Section below generally aids in debugging Hudi failures. Off the bat, the following metadata is added to every record to help triage issues easily using standard Hadoop SQL engines (Hive/PrestoDB/Spark)
- _hoodie_record_key - Treated as a primary key within each DFS partition, basis of all updates/inserts
- _hoodie_commit_time - Last commit that touched this record
- _hoodie_file_name - Actual file name containing the record (super useful to triage duplicates)
- _hoodie_partition_path - Path from basePath that identifies the partition containing this record
For performance related issues, please refer to the tuning guide
Please check if there were any write errors using the admin commands above, during the window at which the record could have been written. If you do find errors, then the record was not actually written by Hudi, but handed back to the application to decide what to do with it.
First of all, please confirm if you do indeed have duplicates AFTER ensuring the query is accessing the Hudi table properly .
- If confirmed, please use the metadata fields above, to identify the physical files & partition files containing the records .
- If duplicates span files across partitionpath, then this means your application is generating different partitionPaths for same recordKey, Please fix your app
- if duplicates span multiple files within the same partitionpath, please engage with mailing list. This should not happen. You can use the
records deduplicatecommand to fix your data.
Typical upsert() DAG looks like below. Note that Hudi client also caches intermediate RDDs to intelligently profile workload and size files and spark parallelism. Also Spark UI shows sortByKey twice due to the probe job also being shown, nonetheless its just a single sort.

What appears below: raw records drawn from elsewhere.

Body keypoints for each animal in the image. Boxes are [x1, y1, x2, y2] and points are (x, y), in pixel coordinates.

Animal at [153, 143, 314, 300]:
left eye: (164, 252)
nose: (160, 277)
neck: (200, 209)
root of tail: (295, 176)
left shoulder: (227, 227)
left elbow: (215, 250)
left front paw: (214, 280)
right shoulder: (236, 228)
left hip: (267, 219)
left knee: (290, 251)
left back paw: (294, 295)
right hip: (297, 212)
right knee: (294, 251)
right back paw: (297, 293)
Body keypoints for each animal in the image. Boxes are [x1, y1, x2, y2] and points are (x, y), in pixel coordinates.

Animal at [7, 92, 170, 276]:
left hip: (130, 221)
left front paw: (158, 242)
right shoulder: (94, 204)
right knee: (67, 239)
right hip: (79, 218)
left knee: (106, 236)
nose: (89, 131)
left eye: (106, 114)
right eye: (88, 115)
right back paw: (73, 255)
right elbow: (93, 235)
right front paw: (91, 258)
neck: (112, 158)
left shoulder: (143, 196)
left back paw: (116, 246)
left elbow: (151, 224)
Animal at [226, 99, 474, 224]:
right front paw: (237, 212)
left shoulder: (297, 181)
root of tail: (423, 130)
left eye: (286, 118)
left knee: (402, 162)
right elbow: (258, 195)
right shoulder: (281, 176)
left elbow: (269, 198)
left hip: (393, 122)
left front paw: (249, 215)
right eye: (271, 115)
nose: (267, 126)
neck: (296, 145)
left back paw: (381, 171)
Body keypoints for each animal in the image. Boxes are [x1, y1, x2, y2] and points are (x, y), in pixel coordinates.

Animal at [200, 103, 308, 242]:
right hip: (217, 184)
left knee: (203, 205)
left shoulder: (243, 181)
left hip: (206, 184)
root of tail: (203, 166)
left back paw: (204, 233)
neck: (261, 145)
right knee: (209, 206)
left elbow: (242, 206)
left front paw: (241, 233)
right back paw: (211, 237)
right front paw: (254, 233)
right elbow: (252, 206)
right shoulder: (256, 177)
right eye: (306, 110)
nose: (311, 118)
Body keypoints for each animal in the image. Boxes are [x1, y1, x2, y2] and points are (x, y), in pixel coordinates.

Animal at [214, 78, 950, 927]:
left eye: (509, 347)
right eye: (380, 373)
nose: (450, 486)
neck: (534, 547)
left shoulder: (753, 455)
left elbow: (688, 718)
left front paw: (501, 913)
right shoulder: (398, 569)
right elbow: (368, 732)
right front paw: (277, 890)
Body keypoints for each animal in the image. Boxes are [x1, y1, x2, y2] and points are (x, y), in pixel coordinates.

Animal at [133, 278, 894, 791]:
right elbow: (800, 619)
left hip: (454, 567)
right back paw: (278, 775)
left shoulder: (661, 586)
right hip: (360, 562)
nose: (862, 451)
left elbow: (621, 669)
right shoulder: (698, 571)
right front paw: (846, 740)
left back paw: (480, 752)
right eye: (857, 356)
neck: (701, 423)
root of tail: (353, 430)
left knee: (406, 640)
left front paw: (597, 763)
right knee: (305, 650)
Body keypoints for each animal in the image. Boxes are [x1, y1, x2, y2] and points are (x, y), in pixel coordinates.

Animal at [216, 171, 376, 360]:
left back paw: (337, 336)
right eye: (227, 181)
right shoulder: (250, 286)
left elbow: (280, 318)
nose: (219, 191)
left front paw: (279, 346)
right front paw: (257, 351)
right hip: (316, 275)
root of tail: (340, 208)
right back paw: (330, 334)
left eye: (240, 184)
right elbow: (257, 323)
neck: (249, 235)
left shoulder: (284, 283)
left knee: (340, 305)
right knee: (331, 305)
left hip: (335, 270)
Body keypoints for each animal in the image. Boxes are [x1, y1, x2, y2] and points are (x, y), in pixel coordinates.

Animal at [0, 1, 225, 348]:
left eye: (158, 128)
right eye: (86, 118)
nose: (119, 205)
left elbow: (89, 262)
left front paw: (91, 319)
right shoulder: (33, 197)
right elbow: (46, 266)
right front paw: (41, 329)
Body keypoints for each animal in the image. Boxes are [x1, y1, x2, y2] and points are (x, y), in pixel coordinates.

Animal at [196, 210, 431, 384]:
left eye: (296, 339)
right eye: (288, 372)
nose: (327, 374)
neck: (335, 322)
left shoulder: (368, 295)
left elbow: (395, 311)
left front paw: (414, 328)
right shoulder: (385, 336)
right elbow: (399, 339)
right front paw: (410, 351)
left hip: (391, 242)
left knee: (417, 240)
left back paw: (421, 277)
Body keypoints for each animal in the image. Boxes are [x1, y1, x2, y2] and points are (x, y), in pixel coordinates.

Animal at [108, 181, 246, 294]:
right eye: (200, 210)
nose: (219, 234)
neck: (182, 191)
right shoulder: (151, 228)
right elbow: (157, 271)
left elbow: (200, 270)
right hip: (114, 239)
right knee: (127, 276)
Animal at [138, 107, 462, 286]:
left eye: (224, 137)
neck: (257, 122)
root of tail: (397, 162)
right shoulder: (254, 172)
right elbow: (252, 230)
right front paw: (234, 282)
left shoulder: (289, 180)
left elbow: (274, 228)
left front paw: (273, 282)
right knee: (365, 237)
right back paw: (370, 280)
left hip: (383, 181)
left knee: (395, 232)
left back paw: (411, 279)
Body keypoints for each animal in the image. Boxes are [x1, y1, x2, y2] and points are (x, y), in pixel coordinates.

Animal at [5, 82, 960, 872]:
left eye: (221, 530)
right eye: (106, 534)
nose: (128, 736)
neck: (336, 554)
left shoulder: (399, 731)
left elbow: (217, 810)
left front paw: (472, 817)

At a high level, there are two steps
Index Lookup to identify files to be changed
- Job 1 : Triggers the input data read, converts to HoodieRecord object and then stops at obtaining a spread of input records to target partition paths
- Job 2 : Load the set of file names which we need check against
- Job 3 & 4 : Actual lookup after smart sizing of spark join parallelism, by joining RDDs in 1 & 2 above
- Job 5 : Have a tagged RDD of recordKeys with locations
Performing the actual writing of data
- Job 6 : Lazy join of incoming records against recordKey, location to provide a final set of HoodieRecord which now contain the information about which file/partitionpath they are found at (or null if insert). Then also profile the workload again to determine sizing of files
- Job 7 : Actual writing of data (update + insert + insert turned to updates to maintain file size)
Depending on the exception source (Hudi/Spark), the above knowledge of the DAG can be used to pinpoint the actual issue. The most often encountered failures result from YARN/DFS temporary failures. In the future, a more sophisticated debug/management UI would be added to the project, that can help automate some of this debugging.